Porträt des Wolfgang Anton Reichsritter von Manner, von Zygmund Ajdukiewicz, 1897
5) Porträt des Wolfgang Anton Reichsritter von Manner, von Zygmund Ajdukiewicz, 1897. Der polnische Historien- und Genremaler hat hier mit seinem sehr realistischen Werk diesen passionierten Jäger und Kunstsammler psychologisch beeindruckend eingefangen. Von Manner, dem österreichischen Beamtenadel entstammend, wirkt darauf wie ein recht verfeinerter Intellektueller, der dem bürgerlichen Weidwerk verhaftet ist.
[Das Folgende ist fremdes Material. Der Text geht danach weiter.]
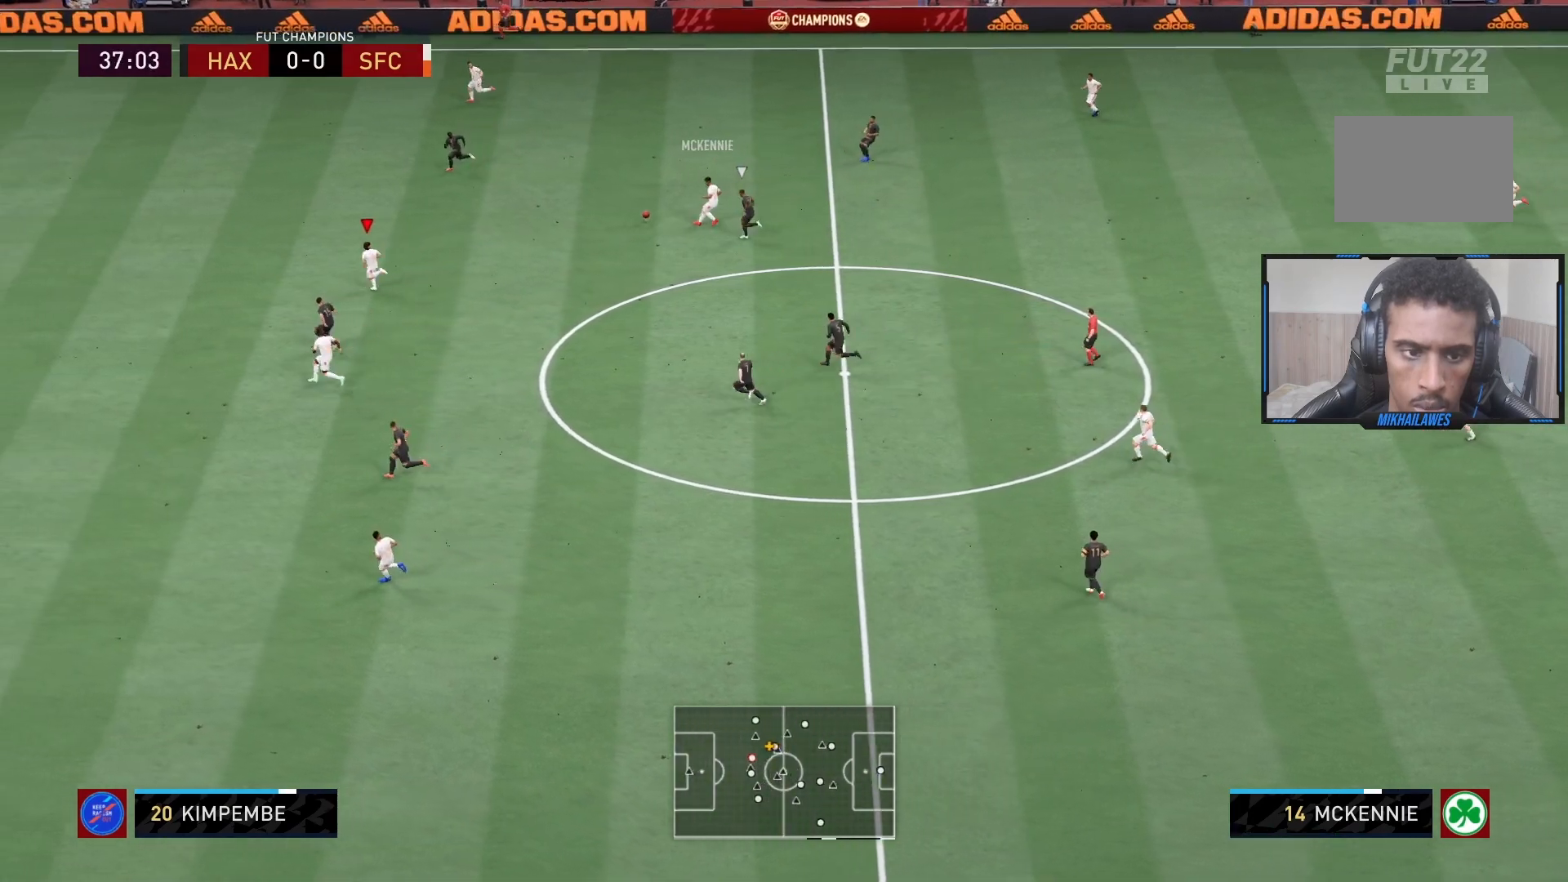
{"buttons": ["R2"], "left_stick": "left", "right_stick": "center", "events": []}
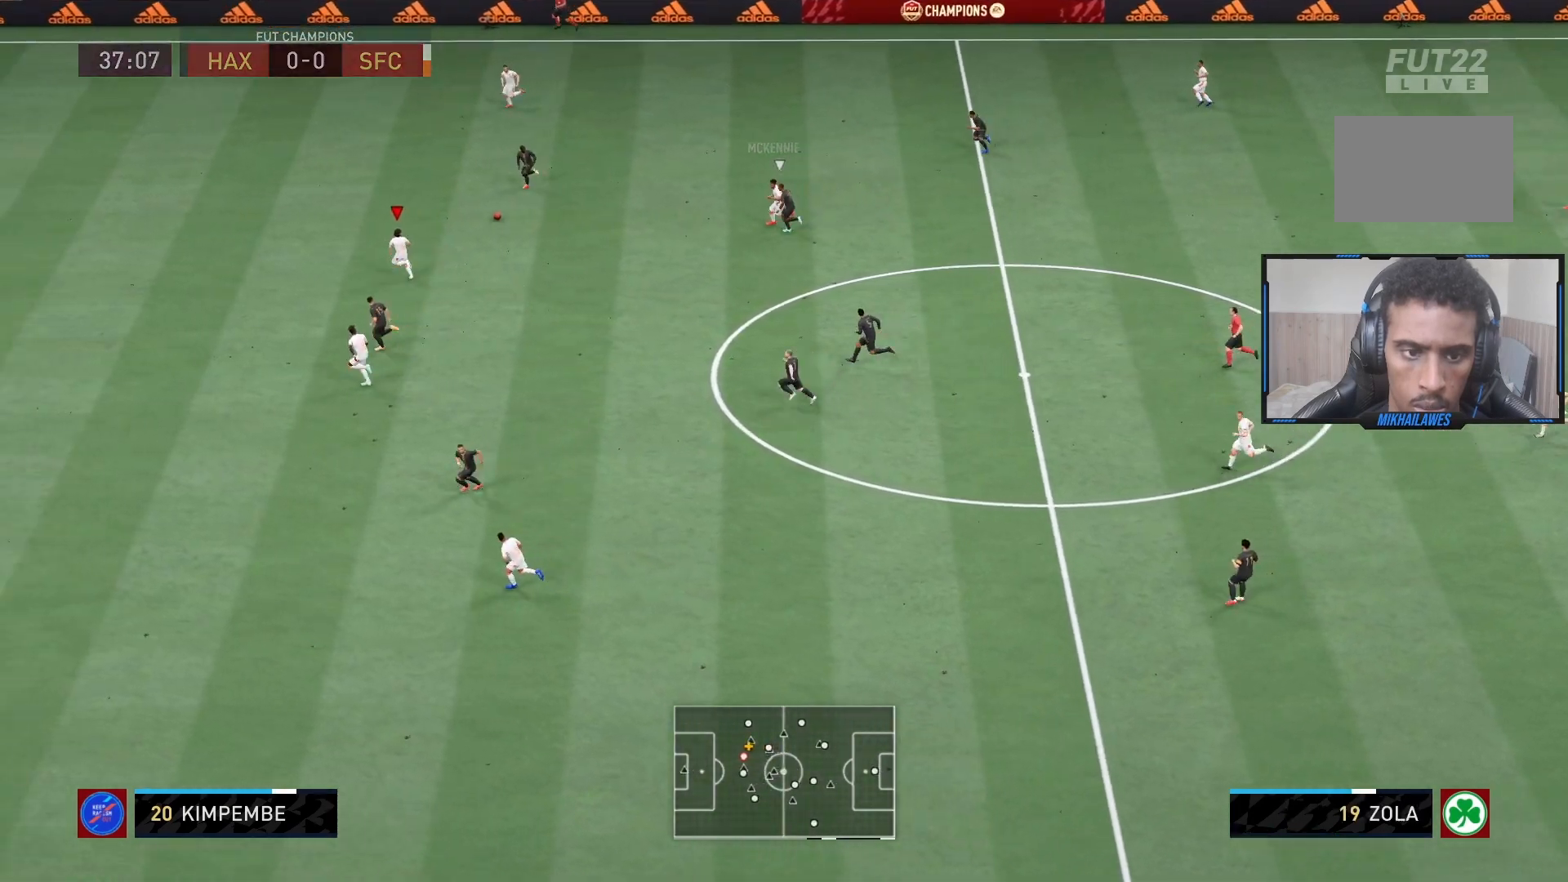
{"buttons": ["R2"], "left_stick": "left", "right_stick": "center", "events": []}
Zwar scheint sein Blick selbstbewusst, doch eher wohl etwas zurückgenommen. Eigentlich wirkt das Bildnis wie aus einem seinerzeitigen Fotoatelier. Jagdsitz, Drilling, Stock und der im Hintergrund abgehängte Beutegreifer betonen noch das jägerische Tun. Auffallend ist weiters das unprätentiöse, geradezu schlichte Jägerhabit.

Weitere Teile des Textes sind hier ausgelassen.